Andererseits wird durch ein professionelles Lektorat unter anderem auf Schwächen im Aufbau hingewiesen. Ein Laie weiß in der Regel nicht, welche unterschiedlichen wissenschaftlichen Standards beispielsweise bei dem Aufbau einer theoretischen und empirischen Arbeit zu beachten sind. Der richtige Aufbau ist aber bereits für den roten Faden einer Arbeit relevant, und dieser spielt wiederum eine entscheidende Rolle für die Qualität und somit für die Note einer wissenschaftlichen Arbeit. Der professionelle Lektor erkennt diesbezügliche Schwächen schon zu Beginn des Lektorats und kann wesentliche Hinweise geben, die der Laie durch fehlendes Wissen und Erfahrung nicht leisten kann.

Ist mir nach einem Korrektorat/Lektorat eine sehr gute Note sicher?

So pauschal kann diese Frage nicht beantwortet werden, da sich eine sehr gute Note aus verschiedenen Aspekten zusammensetzt, hierbei spielen insbesondere die inhaltlichen Aspekte eine zentrale Rolle.

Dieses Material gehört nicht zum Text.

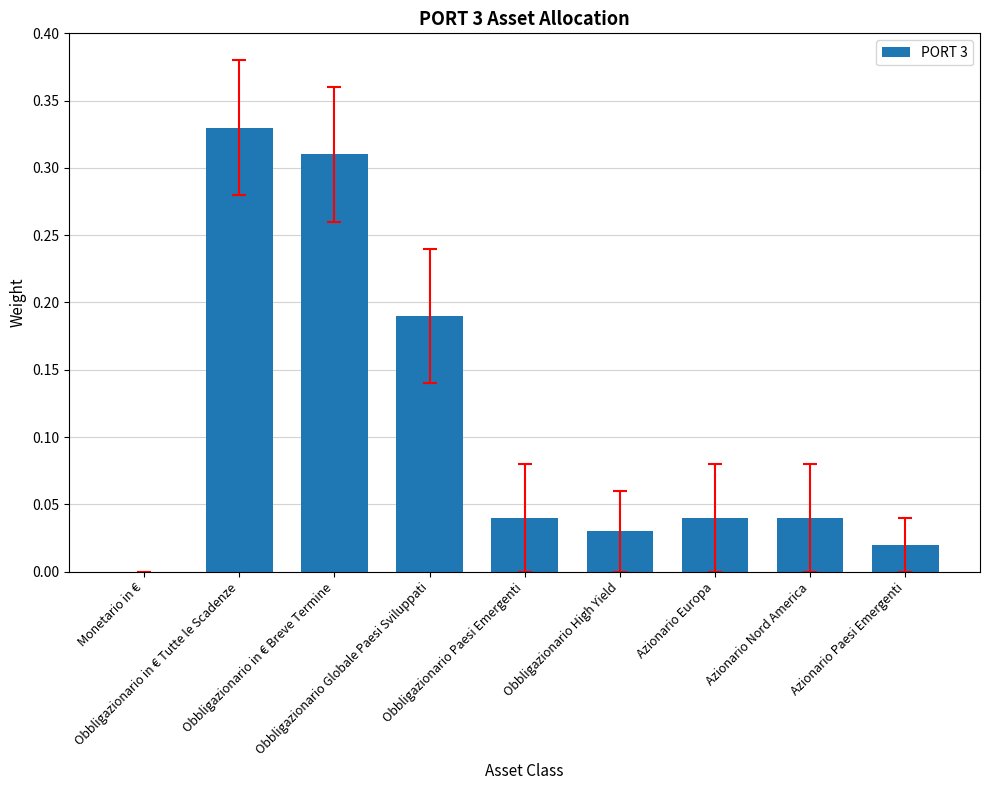

What is the sum of all values?

1.0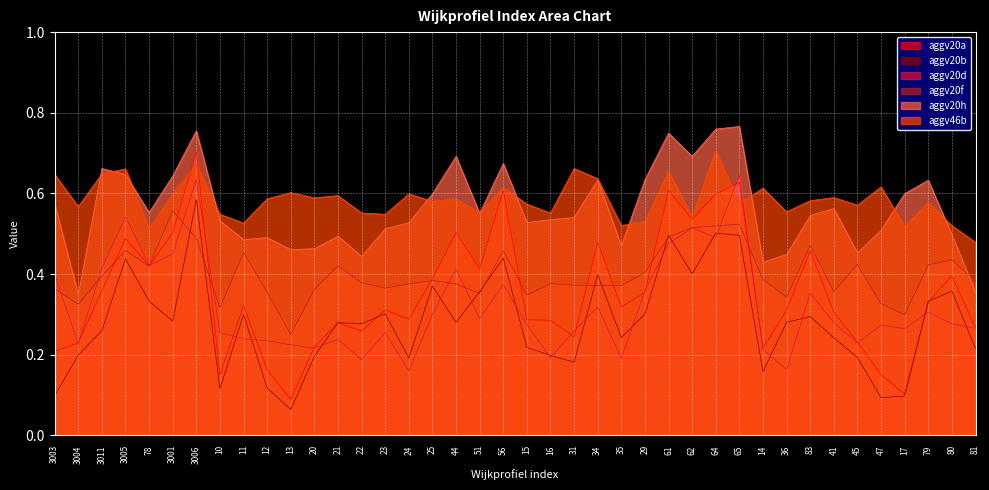

At which category is the sum across all series the highest?

3006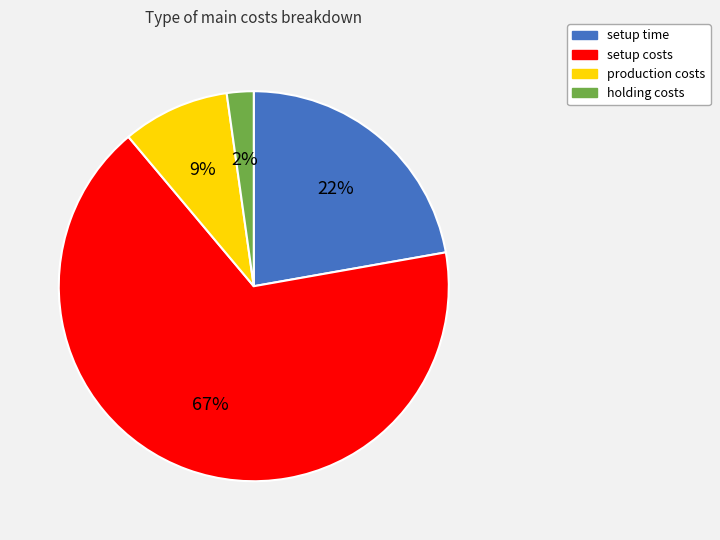

To the nearest percent, what portion does setup costs represent?

67%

Ein Korrektorat kann an den Inhalten nichts ändern, die Inhalte werden lediglich durch Fehlerfreiheit aufgewertet, indem der Lesefluss nicht mehr durch Rechtschreibfehler und Ausdrucksschwächen gestört wird.

Bei einem Lektorat kann zusätzlich auf fehlende und überflüssige Inhalte hingewiesen und somit der vorliegende Entwurf inhaltlich optimiert, aber nicht komplett neu gestaltet werden. Ein Lektor kann immer nur mit dem arbeiten, was bereits vorhanden ist. Alles andere würde in den Bereich des Ghostwritings fallen. Eine sehr gute Note kann daher nicht garantiert werden.

In den meisten Fällen werden jedoch das Niveau und somit die Note der Arbeit deutlich verbessert und ein Durchfallen kann gegebenenfalls verhindert werden.